Repeat each record below exactly as given.

Start of Data shown

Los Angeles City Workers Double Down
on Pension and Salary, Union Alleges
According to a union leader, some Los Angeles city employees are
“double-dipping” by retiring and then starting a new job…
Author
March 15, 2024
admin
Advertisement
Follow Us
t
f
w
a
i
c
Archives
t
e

End of Data shown

Task result:
Los Angeles City Workers Double Down
on Pension and Salary, Union Alleges
According to a union leader, some Los Angeles city employees are
“double-dipping” by retiring and then starting a new job…
Author
March 15, 2024
admin
Advertisement
Follow Us
t
f
w
a
i
c
Archives
t
e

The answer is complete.